- _PASSAGE TO READ_:

....................

Strategies, Weakened State Capacity and Fragmented Identities3
It is no doubt true that, in some cases, deregulation of
internal markets and foreign trade, as well as the reduction of the role of the state in
the economy, has permitted people to gain new freedom of action. Nevertheless it is
important to think carefully about how patterns of social change under conditions of
continuing economic crisis and adjustment are affecting the capacity of societies to
provide a minimal framework of stability and justice, within which people can interact
Over the past several decades, the efficiency of modern
institutions has been severely eroded by the combined impact of economic crisis and
free-market reforms in many Third World countries. Particularly in Africa, it is not too
much to say that prolonged recession seems to be reversing the process of modernization
which was the hallmark of post-independence development. The school systems, health
services, public enterprises and government agencies established to support construction
of national economies and secular, national societies are all too frequently in ruin.
Furthermore the coping strategies adopted by many
different kinds of people, as they confront severe challenges to livelihood, reverse
earlier trends toward occupational specialization. Workers and civil servants in Africa,
for example, are increasingly devoting a part of their time to farming on the outskirts of
their towns, or in the countryside. Teachers and nurses in many countries now opt to
supplement miserable salaries by opening small shops, selling street foods, and so forth.
Professionals may drive taxis. Such diversification of activity requires devoting
attention and time to a number of concerns in different places. This affects the quality
of work and weakens the commitment of employees to the institutions they serve.
Multiple survival strategies also weaken the kinds of
institutions which modern societies have developed for the defence of group interests.
Trade unions, farmers' associations, mutual insurance societies and so forth depend for
their effectiveness on the commitment and financial support of their members. As
professional or workplace identity erodes, however, and as the interests of members become
more diffuse, these institutions lose much of their ability to represent their
constituents in formal bargaining processes.
Although it is often noted that strong "vested
interests" can block needed reforms, it is also true that weak interest group
representation can make it harder for governments to design an effective response to
economic crisis. In the first place, dialogue between policy makers and key sectors of the
society becomes more difficult; and agreements on issues such as wage and price restraint
even when drawn up are less likely to be kept. This kind of problem stands
behind many of the failed efforts to forge pacts in support of stabilization programmes in
African and Latin American countries during the 1980s.
In the second place, growing fragmentation and
diversification of interests in response to crisis affect the coherence of the economic
planning process itself. It becomes very difficult to predict the impact of policy on the
behaviour or life chances of different groups when the latter are extremely heterogeneous.

....................

- _DATASET_:

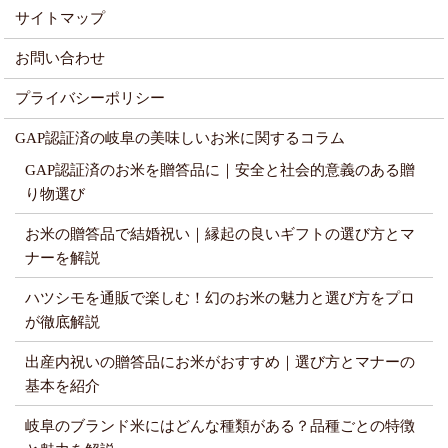
サイトマップ
お問い合わせ
プライバシーポリシー
GAP認証済の岐阜の美味しいお米に関するコラム
GAP認証済のお米を贈答品に｜安全と社会的意義のある贈
り物選び
お米の贈答品で結婚祝い｜縁起の良いギフトの選び方とマ
ナーを解説
ハツシモを通販で楽しむ！幻のお米の魅力と選び方をプロ
が徹底解説
出産内祝いの贈答品にお米がおすすめ｜選び方とマナーの
基本を紹介
岐阜のブランド米にはどんな種類がある？品種ごとの特徴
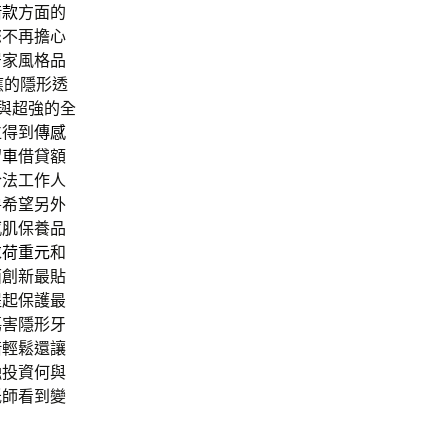
借款
方面的
您不再擔心
居家風格品
應的隱形透
與超強的全
位得到
傳感
留車
借貸額
合法工作人
房希望另外
感肌保養品
求
荷重元
和
面創新最貼
提起保護最
傷害隱形牙
借輕鬆還讓
融投資何與
低師看到變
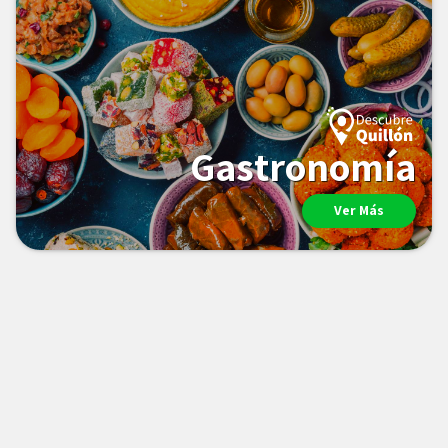
Gastronomía
Ver Más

....................

- _PROBLEM_:
Go on with the passage about economic crisis and weakened state capacity, picking up after its last sentence. The items have nothing to do with what you are asked to do here.

- _EXPECTED ANSWER_:
Thus, for example, the benefits of targeted credit schemes intended to assist small
enterprises in the urban informal sector quite frequently find their way into the hands of
the middle class. Or incentives designed to promote one form of behaviour within a part of
the population may in fact promote an entirely different one. This has, of course, always
been an unresolved problem in economic policy-making; but it is particularly acute today.
Finally, the erosion of a structure of modern interest
groups in many indebted Third World countries affects the strength of political parties
and thus the capacity of political systems to create stable governing coalitions. Violent
and unorganized protest is likely to take the place of more formal bargaining procedures
when a growing part of the population does not feel represented by any intermediate level
As many states lose both capacity and legitimacy, there
has been a resurgence of regional, religious and ethnic movements, most particularly in
Africa and the former Soviet bloc. Sometimes people reactivate traditional ties for very
practical reasons: they are the only available way to fill the gap in social service
provision left by the withdrawal of the national government. Thus in villages in
Guinea-Bissau, for example, the crisis of the modern educational system has forced parents
to rely on Koranic schooling. And for many impoverished city dwellers in West Africa,
herbalists, soothsayers and religious sects are once again becoming a popular alternative
to modern medicine.
On a deeper level, however, the sharp sense of uncertainty
and insecurity generated by recession and restructuring by the threat of
unemployment, the collapse of wages and the deterioration of public services
provides fertile ground for fundamentalism. And the growing fragmentation of livelihood,
as households explore multiple survival strategies, is likely to reinforce the need to
reassert primordial loyalties.
Finally, it should be remembered that the pronounced
widening of income differentials within many countries over the past few decades has
played a significant role in weakening broader networks of social interaction and
solidarity. The poor tend to be poorer now, not only in absolute but also in relative
terms as some members of society have been able to take advantage of the unusual
new opportunities created by free-market reforms. Frequently there is a marked cultural
dimension to this process of polarization. The most lucrative activities often involve
growing involvement in international markets and integration into global consumer culture.
In consequence, the bases of national culture (often of recent creation in Third World
societies) are narrowed and challenged.
3 This section is based on Yusuf Bangura, Economic Restructuring, Coping
Strategies and Social Change: Implications for Institutional Development in Africa,
Discussion Paper No. 52, UNRISD, Geneva, July 1994.